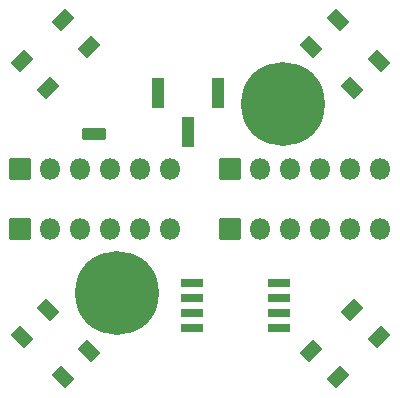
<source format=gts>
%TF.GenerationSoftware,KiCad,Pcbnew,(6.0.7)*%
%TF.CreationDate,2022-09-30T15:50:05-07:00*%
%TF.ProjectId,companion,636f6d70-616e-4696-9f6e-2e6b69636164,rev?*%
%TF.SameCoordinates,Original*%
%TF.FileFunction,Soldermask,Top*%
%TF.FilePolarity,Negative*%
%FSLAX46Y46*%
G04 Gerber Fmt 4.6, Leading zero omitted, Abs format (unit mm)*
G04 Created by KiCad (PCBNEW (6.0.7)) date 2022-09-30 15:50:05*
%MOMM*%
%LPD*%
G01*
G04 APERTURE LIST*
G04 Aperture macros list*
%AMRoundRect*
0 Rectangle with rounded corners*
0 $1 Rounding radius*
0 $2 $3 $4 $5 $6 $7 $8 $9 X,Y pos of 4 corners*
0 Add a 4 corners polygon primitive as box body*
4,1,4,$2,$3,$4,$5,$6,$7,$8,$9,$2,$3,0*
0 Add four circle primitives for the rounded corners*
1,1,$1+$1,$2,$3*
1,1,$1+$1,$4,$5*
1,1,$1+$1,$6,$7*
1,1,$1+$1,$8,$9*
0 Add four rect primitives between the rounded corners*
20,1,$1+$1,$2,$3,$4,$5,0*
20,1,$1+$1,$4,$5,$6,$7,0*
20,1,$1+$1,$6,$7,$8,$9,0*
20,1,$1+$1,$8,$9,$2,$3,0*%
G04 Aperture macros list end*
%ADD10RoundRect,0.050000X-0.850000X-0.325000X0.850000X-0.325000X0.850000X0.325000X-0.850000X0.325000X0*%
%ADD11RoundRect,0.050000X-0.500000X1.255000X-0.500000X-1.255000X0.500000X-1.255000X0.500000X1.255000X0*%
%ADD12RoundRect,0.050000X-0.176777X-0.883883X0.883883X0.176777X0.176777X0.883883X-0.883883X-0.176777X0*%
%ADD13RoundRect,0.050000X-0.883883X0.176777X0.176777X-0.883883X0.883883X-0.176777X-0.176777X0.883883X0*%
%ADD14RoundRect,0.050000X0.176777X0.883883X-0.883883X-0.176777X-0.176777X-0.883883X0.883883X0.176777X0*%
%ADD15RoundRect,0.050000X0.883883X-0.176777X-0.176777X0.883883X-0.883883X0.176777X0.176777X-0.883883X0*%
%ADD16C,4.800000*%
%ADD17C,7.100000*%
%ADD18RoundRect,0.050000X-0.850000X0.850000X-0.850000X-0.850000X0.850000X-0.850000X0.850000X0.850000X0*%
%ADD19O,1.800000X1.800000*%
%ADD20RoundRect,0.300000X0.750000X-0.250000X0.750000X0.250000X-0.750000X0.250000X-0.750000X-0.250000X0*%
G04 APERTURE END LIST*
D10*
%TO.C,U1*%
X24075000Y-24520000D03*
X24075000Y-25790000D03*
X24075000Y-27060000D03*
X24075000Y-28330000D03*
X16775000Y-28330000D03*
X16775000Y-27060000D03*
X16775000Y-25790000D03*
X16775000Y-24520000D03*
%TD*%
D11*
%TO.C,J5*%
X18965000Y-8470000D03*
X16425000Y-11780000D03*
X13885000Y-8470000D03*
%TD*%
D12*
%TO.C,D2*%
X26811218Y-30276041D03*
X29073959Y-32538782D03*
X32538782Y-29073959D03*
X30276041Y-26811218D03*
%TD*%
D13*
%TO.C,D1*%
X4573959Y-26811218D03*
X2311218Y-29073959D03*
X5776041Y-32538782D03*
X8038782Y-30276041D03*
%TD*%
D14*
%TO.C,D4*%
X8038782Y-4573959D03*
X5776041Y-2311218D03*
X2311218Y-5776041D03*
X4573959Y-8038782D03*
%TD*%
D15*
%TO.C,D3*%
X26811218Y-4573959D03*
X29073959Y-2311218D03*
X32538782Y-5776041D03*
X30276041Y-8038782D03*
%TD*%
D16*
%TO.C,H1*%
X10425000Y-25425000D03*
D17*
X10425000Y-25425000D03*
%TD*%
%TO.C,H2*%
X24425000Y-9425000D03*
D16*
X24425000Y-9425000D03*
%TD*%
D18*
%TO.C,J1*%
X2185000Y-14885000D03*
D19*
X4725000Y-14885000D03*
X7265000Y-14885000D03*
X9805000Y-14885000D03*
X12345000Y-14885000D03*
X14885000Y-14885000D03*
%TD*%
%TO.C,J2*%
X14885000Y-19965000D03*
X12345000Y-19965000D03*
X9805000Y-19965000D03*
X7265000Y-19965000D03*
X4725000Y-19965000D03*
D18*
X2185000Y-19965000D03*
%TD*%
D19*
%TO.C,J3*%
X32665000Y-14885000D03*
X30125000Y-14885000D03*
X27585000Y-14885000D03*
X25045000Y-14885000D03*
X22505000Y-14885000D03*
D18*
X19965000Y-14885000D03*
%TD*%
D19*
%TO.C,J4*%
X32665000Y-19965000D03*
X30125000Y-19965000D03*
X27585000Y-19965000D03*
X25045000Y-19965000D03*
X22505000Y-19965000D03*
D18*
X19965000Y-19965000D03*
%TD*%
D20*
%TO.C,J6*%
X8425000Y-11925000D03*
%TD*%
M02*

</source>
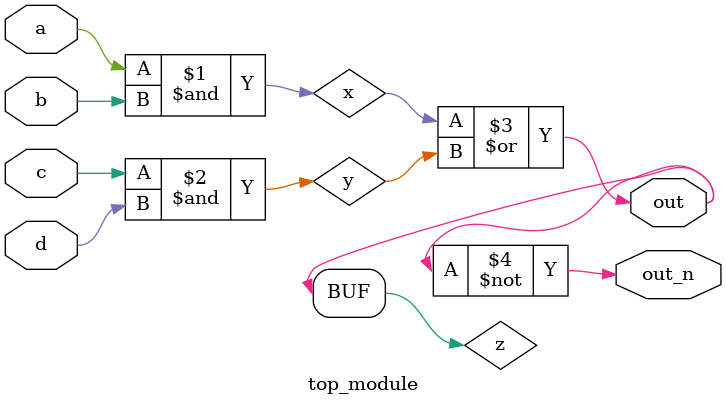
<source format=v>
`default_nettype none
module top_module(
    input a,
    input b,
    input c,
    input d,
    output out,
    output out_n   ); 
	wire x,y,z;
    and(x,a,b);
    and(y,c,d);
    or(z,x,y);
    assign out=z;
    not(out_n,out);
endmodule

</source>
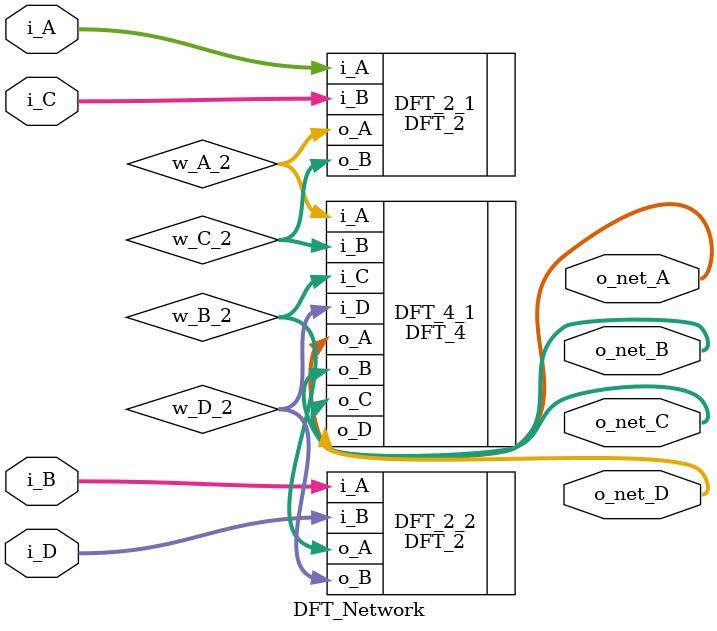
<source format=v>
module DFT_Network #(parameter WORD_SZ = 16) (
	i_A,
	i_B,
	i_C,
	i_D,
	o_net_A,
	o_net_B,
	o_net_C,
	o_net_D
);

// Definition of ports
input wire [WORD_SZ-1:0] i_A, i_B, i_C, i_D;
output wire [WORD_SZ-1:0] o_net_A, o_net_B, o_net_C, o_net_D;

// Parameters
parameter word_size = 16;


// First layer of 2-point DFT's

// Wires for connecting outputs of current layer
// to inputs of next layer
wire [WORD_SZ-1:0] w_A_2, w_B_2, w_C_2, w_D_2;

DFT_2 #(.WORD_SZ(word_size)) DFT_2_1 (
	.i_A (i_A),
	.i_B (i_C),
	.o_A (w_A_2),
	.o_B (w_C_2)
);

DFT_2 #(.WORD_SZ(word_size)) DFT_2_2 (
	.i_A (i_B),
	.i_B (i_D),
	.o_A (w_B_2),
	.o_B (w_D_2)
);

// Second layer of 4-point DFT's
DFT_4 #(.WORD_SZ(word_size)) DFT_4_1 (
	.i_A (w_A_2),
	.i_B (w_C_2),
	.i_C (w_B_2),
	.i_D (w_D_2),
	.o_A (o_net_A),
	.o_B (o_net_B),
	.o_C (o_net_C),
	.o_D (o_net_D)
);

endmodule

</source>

### REQUIRED WORK
Above are some records. Output exactly the lines from the one that contains "X7265000Y-19965000D03*" to the one that contains "parameter word_size = 16;", keeping both, and omit the pictures.

### RESULT FOR THIS EXERCISE
X7265000Y-19965000D03*
X4725000Y-19965000D03*
D18*
X2185000Y-19965000D03*
%TD*%
D19*
%TO.C,J3*%
X32665000Y-14885000D03*
X30125000Y-14885000D03*
X27585000Y-14885000D03*
X25045000Y-14885000D03*
X22505000Y-14885000D03*
D18*
X19965000Y-14885000D03*
%TD*%
D19*
%TO.C,J4*%
X32665000Y-19965000D03*
X30125000Y-19965000D03*
X27585000Y-19965000D03*
X25045000Y-19965000D03*
X22505000Y-19965000D03*
D18*
X19965000Y-19965000D03*
%TD*%
D20*
%TO.C,J6*%
X8425000Y-11925000D03*
%TD*%
M02*

</source>
<source format=v>
`default_nettype none
module top_module(
    input a,
    input b,
    input c,
    input d,
    output out,
    output out_n   ); 
	wire x,y,z;
    and(x,a,b);
    and(y,c,d);
    or(z,x,y);
    assign out=z;
    not(out_n,out);
endmodule

</source>
<source format=v>
module DFT_Network #(parameter WORD_SZ = 16) (
	i_A,
	i_B,
	i_C,
	i_D,
	o_net_A,
	o_net_B,
	o_net_C,
	o_net_D
);

// Definition of ports
input wire [WORD_SZ-1:0] i_A, i_B, i_C, i_D;
output wire [WORD_SZ-1:0] o_net_A, o_net_B, o_net_C, o_net_D;

// Parameters
parameter word_size = 16;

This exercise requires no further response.